European leaders are lacking clear direction in many of the sensitive problems the continent is facing, and the Vatican’s position on some of these issues may be more important with these conditions. European democracies and norms are under the threat of these new challenges. Political fragmentation in Europe increased after the Brexit vote and EU member countries are much less united regarding Europe’s security challenges. Ongoing conflicts in the Middle East and the humanitarian crises in Syria and Myanmar were other significant issues brought up in the meeting.
Pope Francis, who is known for his humanitarian sensitivities, expressed his gratitude to Erdogan for Turkey’s humanitarian aid to more than 3.5 million Syrian refugees in Turkey. Turkey’s leadership in the Jerusalem crisis and humanitarian efforts in the Syrian war makes it a relevant counterpart in the conflicts that are having impacts beyond their regional contexts. Migration and refugees from Iraq, Syria, Afghanistan, the Rohingya fleeing to Bangladesh and refugees from North Africa looking to get into Europe are changing the political context there.
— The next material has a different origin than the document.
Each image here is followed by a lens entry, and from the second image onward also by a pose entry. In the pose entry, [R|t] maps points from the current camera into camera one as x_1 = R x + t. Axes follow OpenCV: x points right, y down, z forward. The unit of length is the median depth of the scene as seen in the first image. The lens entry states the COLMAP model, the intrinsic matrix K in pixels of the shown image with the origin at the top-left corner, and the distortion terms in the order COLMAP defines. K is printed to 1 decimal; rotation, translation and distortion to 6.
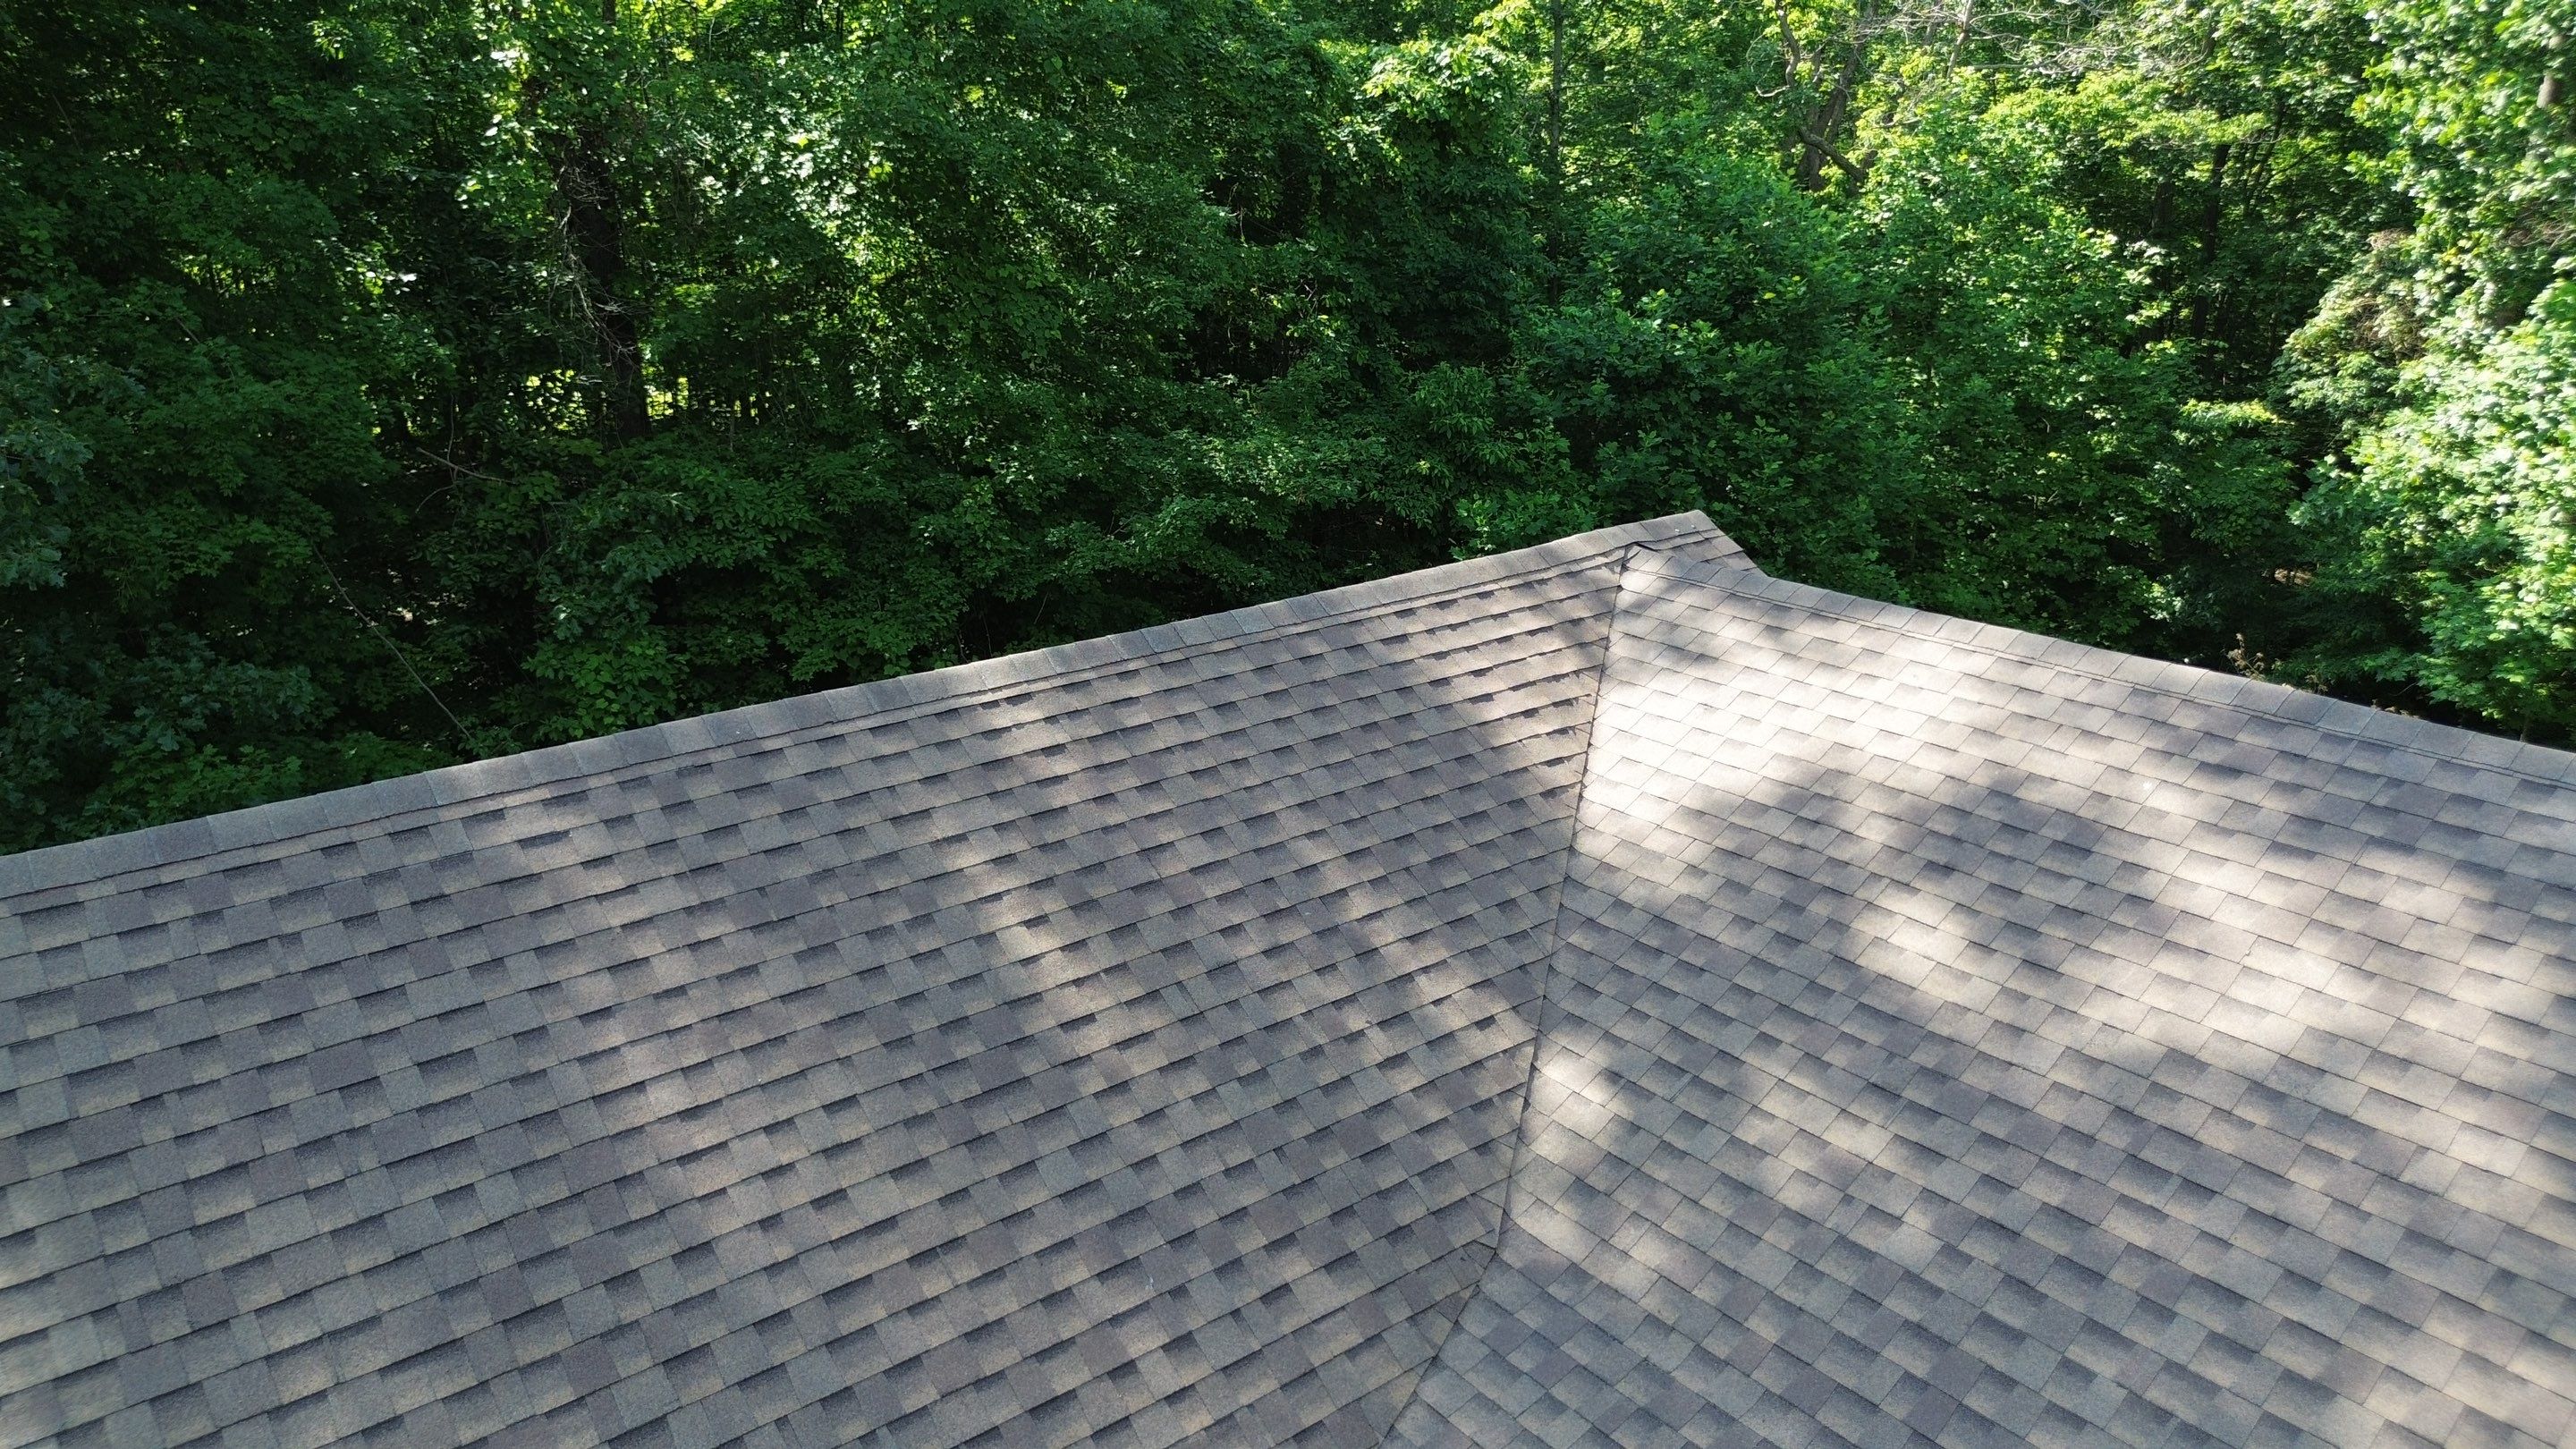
lens RADIAL K [[1785.4, 0, 1371.7], [0, 1785.4, 730.0], [0, 0, 1]] dist [0.085904, -0.118355]
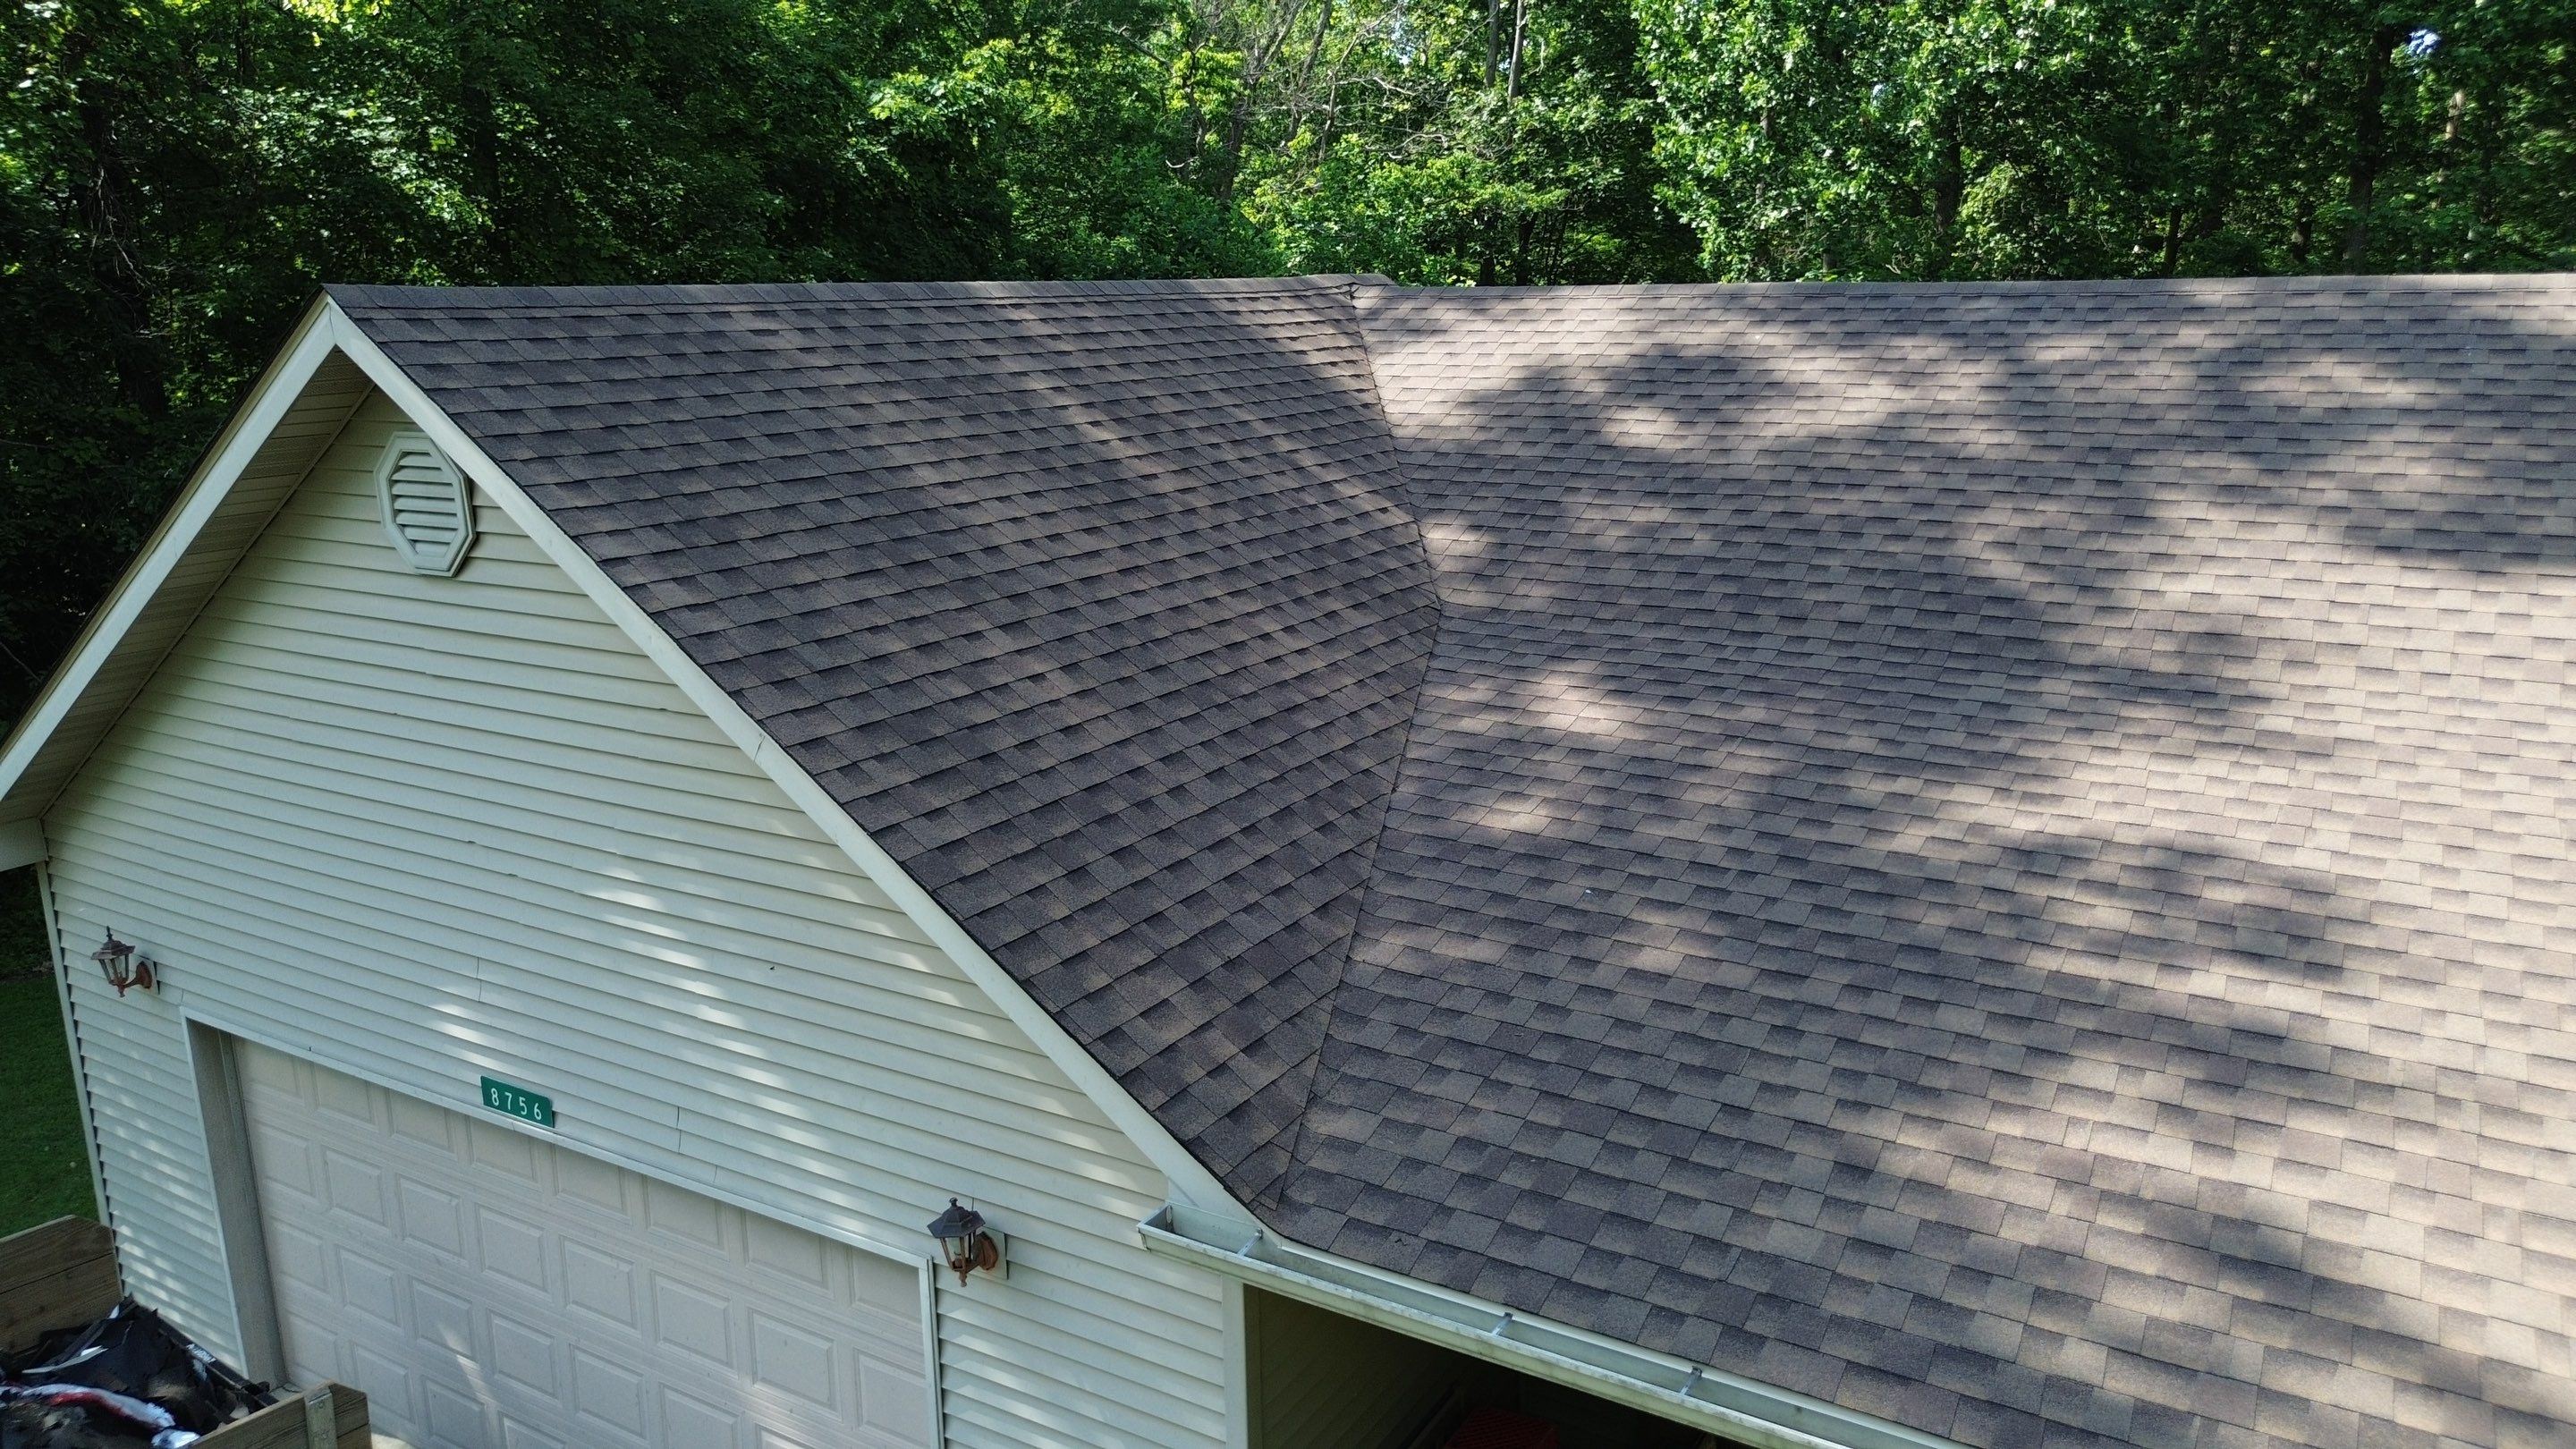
lens RADIAL K [[1753.8, 0, 1351.8], [0, 1753.8, 726.7], [0, 0, 1]] dist [0.057366, -0.042593]
pose [[0.937461, -0.090362, 0.336157, -0.374296], [0.116450, 0.991488, -0.058230, 0.345132], [-0.328034, 0.093734, 0.940004, -0.252119]]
Turkey’s readmission agreement with the EU was an important move that prevented further strengthening of anti-migrant parties and movements in Europe. Turkey’s role in mitigating those humanitarian crises was not properly appreciated due to the media campaign against Erdogan. The two leaders talked about the sensitive issues and complicated security challenges of our time. Growing xenophobia, Islamophobia and radicalism around the world and the lack of systematic multilateral efforts to contain these problems are important concerns that threaten democracies and the cultural pluralism in the West. Both have a common interest in fighting against the problem of radicalism and extremism in the Middle East. Rising levels of far-right and populist anti-immigrant parties and organizations are turning into a long-term security challenge for all of Europe. The Vatican is also concerned that Europe is on the path of turning to a political situation similar to that before World War II.
Mainstream politicians are also weakening against populist movements and radical discourses. Rising radical right movements and parties and Islamophobia are also major political challenges for Ankara’s relations with European capitals. Debates related to Turkey’s EU membership are usually instrumentalized, which further alienates Turkey’s people from the EU. Ankara may also need the support of the Vatican to overcome some of the prejudices and discriminations that the country is facing. The dialogue between Turkey and the Vatican has value beyond the mere relationship.